Canada Does Not Have an Egg Problem

Just over our northern border, eggs remain plentiful, while in the U.S. supermarkets are limiting high-priced egg purchases.

“We have not had any shortage of eggs,” says Mike von Massow, a food economist at the University of Guelph, in Ontario. “We can choose from 14 different types of eggs.”

With domestic egg prices reaching all-time highs, the U.S. Department of Agriculture is looking to other countries for solutions to the avian flu devastion in the industry, where tens of millions of egg-laying chickens have been destroyed.

It’s not that Canadian chickens are better than their American cousins. But there are explanations for the limited impact on Canadian farms.

It gets colder in Canada, so barns are more tightly sealed, which helps keep flu virus carried by wild birds out. 

Canada also has fewer free-range chickens, which are more susceptible to getting infected.

But likely the biggest difference is that the typical egg farm in Canada has about 25,000 laying hens, whereas many farms in the U.S. have well over a million. In effect, American farmers have put a lot more of their eggs in a relatively small number of baskets.

The typical egg-laying farm in the U.S. has quadrupled in size since the late 1990s because the market pressure to produce cheap eggs has forced farmers to increase in volume.

Automated equipment requires a high volume of birds to be cost-effective, and delivers savings for consumers. Eggs have been typically cheaper in the U.S. than in Canada.

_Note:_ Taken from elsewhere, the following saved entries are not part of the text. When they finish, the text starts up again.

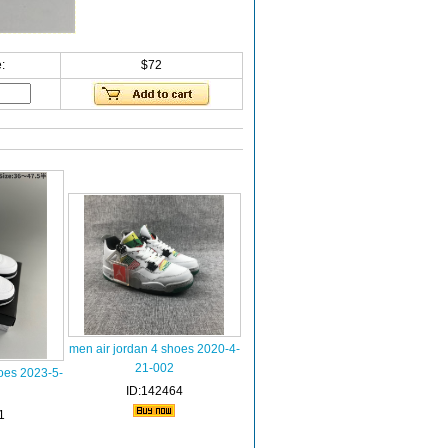
:
$72
men air jordan 4 shoes 2020-4-
21-002
oes 2023-5-
ID:142464
1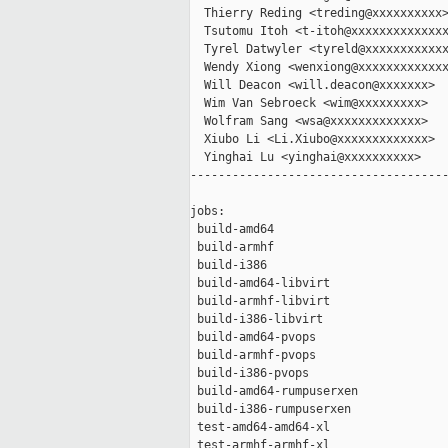
  Thierry Reding <treding@xxxxxxxxxx>
  Tsutomu Itoh <t-itoh@xxxxxxxxxxxxxx
  Tyrel Datwyler <tyreld@xxxxxxxxxxxx
  Wendy Xiong <wenxiong@xxxxxxxxxxxxx
  Will Deacon <will.deacon@xxxxxxx>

But if a disease enters an industrial size farm, the consequences affect a much larger population of egg producers, with all chickens killed to limit the spread.

Canadian egg farms have been able to remain small by the government managing its supply system, guaranteeing even small farms enough profit to stay in business.

Canada protects its smaller farms by restricting imports of farm products like eggs and dairy from the U.S., which is one source of friction in the Trump trade war.